DIRECTIONS>
Give back every line of text in the material below word for word, but leave out the pictures.

** MATERIALS PROVIDED follows **

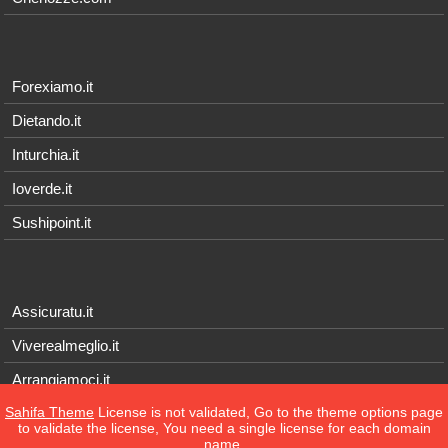
Forexiamo.it
Dietando.it
Inturchia.it
Ioverde.it
Sushipoint.it
Assicuratu.it
Viverealmeglio.it
Arrangiamoci.it
Sahifa Theme
License is not validated, Go to the theme options page
Tecnichef.it
to validate the license, You need a single license for each domain
name.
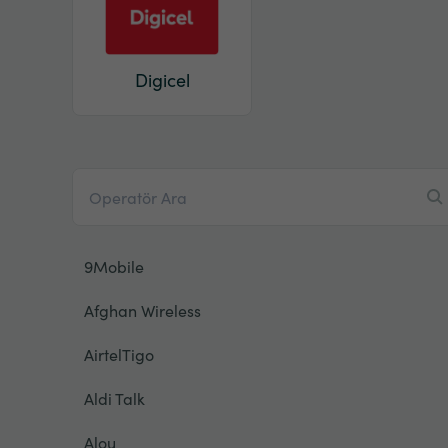
Digicel
9Mobile
Afghan Wireless
AirtelTigo
Aldi Talk
Alou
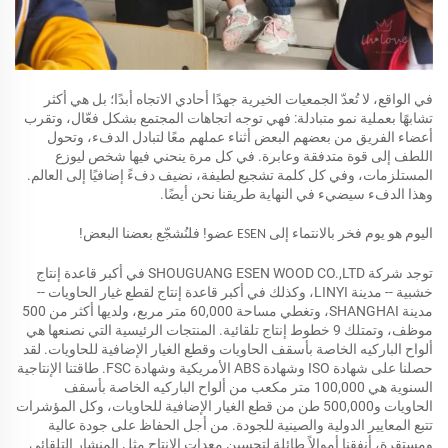
في الواقع، لا تُعدّ الجمعيات الخيرية جهدًا أحادي الاتجاه أبدًا؛ بل هي أكثر
تشابهًا بعملية نمو متبادلة: فهي توجه اتجاهات المجتمع بشكل فعّال، وتقرب
أعضاء الفريق من بعضهم البعض أثناء عملهم معًا لتبادل الدفء، وتحول
اللطف إلى قوة متدفقة وعابرة. في كل مرة ينحني فيها شخص ليوزع
المستلزمات، وفي كل كلمة تشجيع لطيفة، نضيف دفءً إضافيًا إلى العالم.
وهذا الدفء سيضيء في النهاية طريقنا نحن أيضًا.
اليوم هو يوم فخر بالانتماء إلى
عضو! فلنُشجّع بعضنا البعض!
ESEN
توجد شركة SHOUGUANG ESEN WOOD CO.,LTD في أكبر قاعدة إنتاج
خشبية -- مدينة LINYI، وكذلك في أكبر قاعدة إنتاج لقطع غيار الحاويات --
مدينة SHANGHAI، وتغطي مساحة 60,000 متر مربع، ولديها أكثر من 500
موظف، وتمتلك 9 خطوط إنتاج تلقائية. المنتجات الرئيسية التي نصنعها هي
ألواح الباركيه الخاصة بأسقف الحاويات وقطع الغيار الإضافية للحاويات. لقد
حصلنا على شهادة ISO وشهادة ABS الأمريكية وشهادة FSC. طاقتنا الإنتاجية
السنوية هي 100,000 متر مكعب من ألواح الباركيه الخاصة بأسقف
الحاويات و500,000 طن من قطع الغيار الإضافية للحاويات، وكل المؤشرات
تتبع المعايير الدولية والصينية للجودة. من أجل الحفاظ على جودة عالية
ومستقرة، أنفقنا أموالاً طائلة لتحسين معدات الإنتاج مثل المنشار التلقائي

** End of MATERIALS PROVIDED **

RESPONSE>
Forexiamo.it
Dietando.it
Inturchia.it
Ioverde.it
Sushipoint.it
Assicuratu.it
Viverealmeglio.it
Arrangiamoci.it
Sahifa Theme
License is not validated, Go to the theme options page
Tecnichef.it
to validate the license, You need a single license for each domain
name.
Digicel
9Mobile
Afghan Wireless
AirtelTigo
Aldi Talk
Alou
في الواقع، لا تُعدّ الجمعيات الخيرية جهدًا أحادي الاتجاه أبدًا؛ بل هي أكثر
تشابهًا بعملية نمو متبادلة: فهي توجه اتجاهات المجتمع بشكل فعّال، وتقرب
أعضاء الفريق من بعضهم البعض أثناء عملهم معًا لتبادل الدفء، وتحول
اللطف إلى قوة متدفقة وعابرة. في كل مرة ينحني فيها شخص ليوزع
المستلزمات، وفي كل كلمة تشجيع لطيفة، نضيف دفءً إضافيًا إلى العالم.
وهذا الدفء سيضيء في النهاية طريقنا نحن أيضًا.
اليوم هو يوم فخر بالانتماء إلى
عضو! فلنُشجّع بعضنا البعض!
ESEN
توجد شركة SHOUGUANG ESEN WOOD CO.,LTD في أكبر قاعدة إنتاج
خشبية -- مدينة LINYI، وكذلك في أكبر قاعدة إنتاج لقطع غيار الحاويات --
مدينة SHANGHAI، وتغطي مساحة 60,000 متر مربع، ولديها أكثر من 500
موظف، وتمتلك 9 خطوط إنتاج تلقائية. المنتجات الرئيسية التي نصنعها هي
ألواح الباركيه الخاصة بأسقف الحاويات وقطع الغيار الإضافية للحاويات. لقد
حصلنا على شهادة ISO وشهادة ABS الأمريكية وشهادة FSC. طاقتنا الإنتاجية
السنوية هي 100,000 متر مكعب من ألواح الباركيه الخاصة بأسقف
الحاويات و500,000 طن من قطع الغيار الإضافية للحاويات، وكل المؤشرات
تتبع المعايير الدولية والصينية للجودة. من أجل الحفاظ على جودة عالية
ومستقرة، أنفقنا أموالاً طائلة لتحسين معدات الإنتاج مثل المنشار التلقائي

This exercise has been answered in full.